==== THE DATA

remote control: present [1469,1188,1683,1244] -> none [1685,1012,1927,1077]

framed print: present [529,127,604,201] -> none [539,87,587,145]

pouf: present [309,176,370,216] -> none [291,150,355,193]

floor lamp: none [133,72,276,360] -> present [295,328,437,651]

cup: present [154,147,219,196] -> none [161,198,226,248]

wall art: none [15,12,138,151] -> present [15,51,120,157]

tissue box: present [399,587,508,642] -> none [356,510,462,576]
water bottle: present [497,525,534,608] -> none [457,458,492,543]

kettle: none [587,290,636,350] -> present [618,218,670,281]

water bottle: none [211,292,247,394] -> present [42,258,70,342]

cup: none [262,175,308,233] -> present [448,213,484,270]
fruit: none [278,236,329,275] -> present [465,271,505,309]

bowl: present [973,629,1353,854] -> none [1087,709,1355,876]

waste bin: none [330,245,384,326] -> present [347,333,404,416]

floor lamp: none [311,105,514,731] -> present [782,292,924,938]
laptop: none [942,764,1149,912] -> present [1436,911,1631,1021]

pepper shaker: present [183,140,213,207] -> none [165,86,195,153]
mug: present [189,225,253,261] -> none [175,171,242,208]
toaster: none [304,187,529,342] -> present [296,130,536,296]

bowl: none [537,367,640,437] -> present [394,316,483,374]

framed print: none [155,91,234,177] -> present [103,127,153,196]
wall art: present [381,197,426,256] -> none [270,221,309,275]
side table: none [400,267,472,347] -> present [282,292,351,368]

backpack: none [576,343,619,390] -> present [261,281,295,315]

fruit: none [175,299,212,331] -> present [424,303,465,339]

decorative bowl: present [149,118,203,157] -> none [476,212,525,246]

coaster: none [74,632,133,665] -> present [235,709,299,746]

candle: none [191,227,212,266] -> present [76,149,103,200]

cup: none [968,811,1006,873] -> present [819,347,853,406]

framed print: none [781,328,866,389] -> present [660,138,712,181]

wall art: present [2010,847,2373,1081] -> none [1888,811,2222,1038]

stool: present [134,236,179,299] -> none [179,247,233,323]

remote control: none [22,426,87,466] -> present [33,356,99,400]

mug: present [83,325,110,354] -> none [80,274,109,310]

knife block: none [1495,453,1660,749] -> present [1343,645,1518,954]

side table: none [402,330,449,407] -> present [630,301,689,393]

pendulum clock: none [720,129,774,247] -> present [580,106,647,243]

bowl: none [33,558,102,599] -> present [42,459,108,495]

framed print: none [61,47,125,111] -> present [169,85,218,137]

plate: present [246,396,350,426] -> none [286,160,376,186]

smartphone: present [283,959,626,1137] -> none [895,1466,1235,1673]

========

ACTIVITY: Your answer should be one number: the count of lines in the data above that include the word "table".

RESULT FOR THIS EXERCISE: 2